Karen is the Practice Leader of the firm’s Health Law Practice. She counsels health care clients on regulatory, transactional, and operational issues, including Medicare coverage and reimbursement, the development and implementation of health care compliance programs, and licensure and certification matters. In addition, Karen advises clients on the legal, practical, and fraud and abuse implications of business arrangements and sales and marketing practices. Her experience includes matters related to the anti-kickback statute, the Stark law, state statutes prohibiting kickbacks and self-referrals, and the federal Physician Payments Sunshine Act.
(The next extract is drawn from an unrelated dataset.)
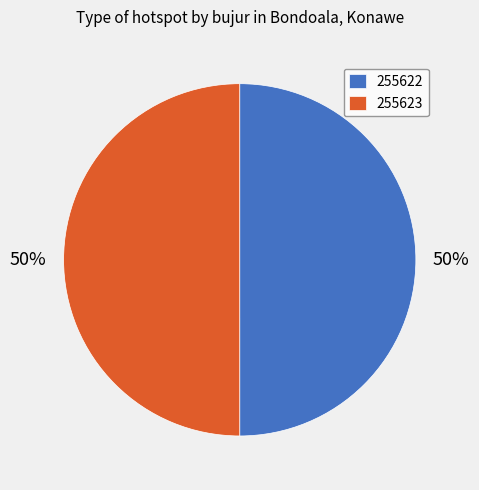

Approximately how many times larger is the value at 255623 compared to 255622?

1.0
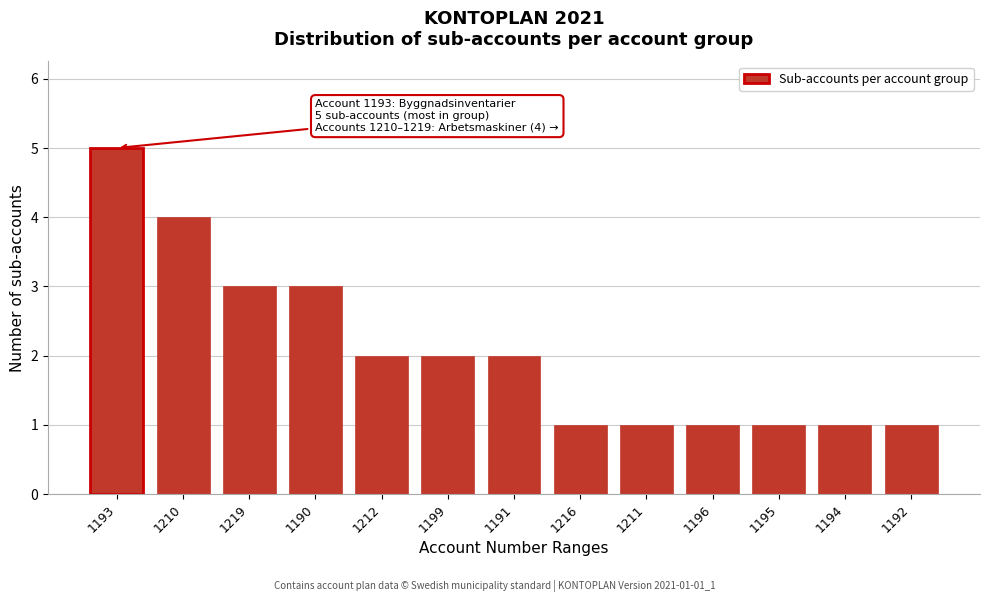

Reading left to right, list all the values displayed in this chart.

1193=5	1210=4	1219=3	1190=3	1212=2	1199=2	1191=2	1216=1	1211=1	1196=1	1195=1	1194=1	1192=1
Karen applies her compliance and regulatory experience in transactional as well as litigation contexts. In addition to counseling health care entities on regulatory matters arising in connection with mergers and acquisitions, she has successfully defended clients subject to state and federal surveys, Medicare and Medicaid overpayment and reimbursement appeals, and state licensure proceedings. Karen also represents clients subject to state and federal investigations alleging violation of the anti-kickback statute, the federal False Claims Act, and other state and federal laws.

Karen also specializes in the representation of laboratories and diagnostics companies. She regularly counsels on compliance with CLIA and state laboratory licensure laws, federal and state limitations on billing for diagnostic services, and legal restrictions on sales and marketing activities. Karen has served as regulatory counsel in a number of mergers and acquisitions involving laboratories and diagnostics companies and has represented numerous laboratories and diagnostics companies in state and federal government investigations.